Chesterburgh’s Main Street is wearing a new hat these days, though no one quite agrees if it’s a feather or a sackcloth. The old Carlton Building—that squat brick block that once hosted everything from a deli to a disgraced tax preparer—is getting a facelift. Kind of. Or maybe a face-liftette. The local developer behind the project promises “revitalization.” The skeptics whisper “gentrification.”
At first glance, it looks like your average renovation hustle. Scaffolding wraps the façade, creaky plywood boards up the windows, and a gaggle of earnest construction workers buzz around with drills and paintbrushes. But here’s the twist: the plan includes a “community art space” on the ground floor, targeting up-and-coming local creators. The town council OK’d the permits with barely a murmur last month. That’s what caught my eye.
I wandered across last Tuesday when the sun was angling low, dust settling, the scent of wet paint heavy in the air. The mix of smells—fresh plaster, exhaust, and the faint sharp tang of spray paint—felt fitting for a building caught between old bones and new blood. Inside, a mid-40s guy with a canvas-carrying van parked outside introduced himself as Rowan Lima, “chief fixer and part believer.”
“This place,” Rowan said, wiping his hands on a ragged tee, “was waiting for someone to listen. I don’t just see bricks and mortar. It’s a stage for people Chesterburgh forgot.” He paused, eyes scanning the cracked ceiling beams. “We’re bringing stories back.”
Stories, yes. But not everyone in town is sold on Rowan’s brand of storytelling. There’s the Chesterburgh Preservation League, which has raised eyebrows at the hastiness of the town’s approval process. “They moved too fast,” said Marge Ellery, a spry septuagenarian who’s campaigned fiercely to keep the town’s historic charm intact. She eyeballed the construction site over her signature thick glasses. “The Carlton’s a landmark. Tinker with it too much, and you lose what makes this place Chesterburgh.”
Marge isn’t wrong to be cautious. The Carlton Building’s bricks have seen nearly a century’s worth of parades, protests, and pedestrian traffic jams. The original owner, that crusty old butcher Mr. Carlton, reputedly built the place brick by brick in the 1920s. For locals, it’s less about architecture and more about memory.
Yet, if you ask around Chesterburgh’s coffee shops or the greasy diner near the depot, opinions split. “It’s time something moved,” said Terrell “T.J.” James, who’s worked the diner grill for 25 years and knows most of the town’s stories by heart. He sipped his black coffee and studied the construction site with a mix of curiosity and guarded hope. “This town’s slowed down so much, people forget the world’s still spinning outside these hills.”
Rowan’s notion of spinning stories involves converting the Carlton’s upper floors into affordable artist studios while opening that ground-floor gallery to the public.

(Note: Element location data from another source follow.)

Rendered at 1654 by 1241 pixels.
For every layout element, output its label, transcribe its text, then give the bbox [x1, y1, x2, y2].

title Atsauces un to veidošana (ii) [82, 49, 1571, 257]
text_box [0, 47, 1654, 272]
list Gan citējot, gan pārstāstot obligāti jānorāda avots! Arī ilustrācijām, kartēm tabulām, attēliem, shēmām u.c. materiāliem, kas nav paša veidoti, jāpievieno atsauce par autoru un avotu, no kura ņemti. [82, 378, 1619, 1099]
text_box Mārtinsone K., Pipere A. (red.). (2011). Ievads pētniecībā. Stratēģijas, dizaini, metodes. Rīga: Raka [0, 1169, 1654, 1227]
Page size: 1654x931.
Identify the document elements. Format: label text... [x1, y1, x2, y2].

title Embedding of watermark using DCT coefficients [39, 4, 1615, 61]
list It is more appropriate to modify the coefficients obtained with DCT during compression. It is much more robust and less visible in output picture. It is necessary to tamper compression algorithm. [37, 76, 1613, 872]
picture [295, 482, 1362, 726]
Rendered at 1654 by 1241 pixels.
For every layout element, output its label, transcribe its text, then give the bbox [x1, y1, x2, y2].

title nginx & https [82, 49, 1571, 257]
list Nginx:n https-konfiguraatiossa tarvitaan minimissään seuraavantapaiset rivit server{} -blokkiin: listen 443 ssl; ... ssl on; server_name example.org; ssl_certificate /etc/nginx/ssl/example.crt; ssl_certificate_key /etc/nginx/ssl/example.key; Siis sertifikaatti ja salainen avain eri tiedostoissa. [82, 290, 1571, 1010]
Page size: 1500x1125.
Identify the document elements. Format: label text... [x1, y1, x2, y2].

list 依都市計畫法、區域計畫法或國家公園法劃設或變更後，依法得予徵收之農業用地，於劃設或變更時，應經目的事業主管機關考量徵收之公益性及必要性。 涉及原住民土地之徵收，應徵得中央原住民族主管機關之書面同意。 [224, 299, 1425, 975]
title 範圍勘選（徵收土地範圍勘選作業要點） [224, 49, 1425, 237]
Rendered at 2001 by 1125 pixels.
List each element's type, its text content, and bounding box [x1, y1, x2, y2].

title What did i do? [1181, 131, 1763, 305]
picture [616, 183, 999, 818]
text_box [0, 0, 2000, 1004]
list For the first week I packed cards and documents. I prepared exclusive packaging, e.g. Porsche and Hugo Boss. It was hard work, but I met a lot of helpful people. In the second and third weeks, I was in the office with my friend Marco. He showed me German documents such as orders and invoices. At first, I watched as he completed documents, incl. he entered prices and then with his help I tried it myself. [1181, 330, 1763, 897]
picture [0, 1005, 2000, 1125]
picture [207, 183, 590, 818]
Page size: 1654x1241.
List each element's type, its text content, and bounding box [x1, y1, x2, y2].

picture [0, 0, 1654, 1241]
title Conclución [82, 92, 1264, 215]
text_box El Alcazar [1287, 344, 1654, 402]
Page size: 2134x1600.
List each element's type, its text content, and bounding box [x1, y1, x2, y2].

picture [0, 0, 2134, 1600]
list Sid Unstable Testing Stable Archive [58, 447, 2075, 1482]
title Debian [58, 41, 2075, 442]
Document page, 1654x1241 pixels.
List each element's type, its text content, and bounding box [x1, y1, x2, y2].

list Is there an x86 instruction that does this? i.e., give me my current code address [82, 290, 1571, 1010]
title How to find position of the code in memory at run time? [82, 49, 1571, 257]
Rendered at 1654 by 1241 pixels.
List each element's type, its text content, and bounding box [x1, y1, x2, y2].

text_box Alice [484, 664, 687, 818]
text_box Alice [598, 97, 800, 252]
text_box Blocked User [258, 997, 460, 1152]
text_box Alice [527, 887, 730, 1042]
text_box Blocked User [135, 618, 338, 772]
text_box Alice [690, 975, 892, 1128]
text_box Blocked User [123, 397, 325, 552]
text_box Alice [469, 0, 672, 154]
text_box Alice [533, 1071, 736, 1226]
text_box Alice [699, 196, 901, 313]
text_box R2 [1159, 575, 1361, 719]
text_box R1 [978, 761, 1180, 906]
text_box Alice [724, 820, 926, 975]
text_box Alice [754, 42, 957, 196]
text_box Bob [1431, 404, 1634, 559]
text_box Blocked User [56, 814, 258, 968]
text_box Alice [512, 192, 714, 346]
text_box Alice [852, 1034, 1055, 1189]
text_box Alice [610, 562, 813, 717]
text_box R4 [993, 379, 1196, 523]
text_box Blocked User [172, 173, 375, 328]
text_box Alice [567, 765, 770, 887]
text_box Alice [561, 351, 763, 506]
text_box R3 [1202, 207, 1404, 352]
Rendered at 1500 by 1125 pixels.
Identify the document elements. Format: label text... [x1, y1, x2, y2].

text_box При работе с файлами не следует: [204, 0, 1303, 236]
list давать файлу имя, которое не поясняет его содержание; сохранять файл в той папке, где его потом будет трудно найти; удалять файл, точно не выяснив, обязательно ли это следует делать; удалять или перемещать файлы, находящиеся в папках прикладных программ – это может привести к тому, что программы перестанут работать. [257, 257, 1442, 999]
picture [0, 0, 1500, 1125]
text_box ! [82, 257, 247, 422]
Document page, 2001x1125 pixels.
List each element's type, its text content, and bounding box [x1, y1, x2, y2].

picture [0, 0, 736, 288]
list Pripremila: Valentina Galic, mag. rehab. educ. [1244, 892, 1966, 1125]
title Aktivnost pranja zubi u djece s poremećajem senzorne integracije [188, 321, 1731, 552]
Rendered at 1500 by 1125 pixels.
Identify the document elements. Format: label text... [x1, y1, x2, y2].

The idea is to breathe life into an empty shell without turning it into a forgettable chain shop or, worse, town office space. The latter is a sore subject, given Chesterburgh’s recent string of “quiet” planning meetings and zoning exceptions that left some residents squinting for answers.
The zoning board’s minutes from last month are a case in point: sparse on detail, heavy on vote counts. One line reads: “Permit for adaptive reuse of Carlton Building approved unanimously.” The silence around specifics hasn’t helped quell suspicion. I tried to get a word with the town planner, but all I received was a tightly worded email thanking me for my interest and referring to “ongoing community feedback sessions.”
Community feedback sessions, however, have been anything but public. Held behind closed doors at the town hall, invitations sent to a select group of “stakeholders,” they fuel the very whispers that Rowan and others hope to undo.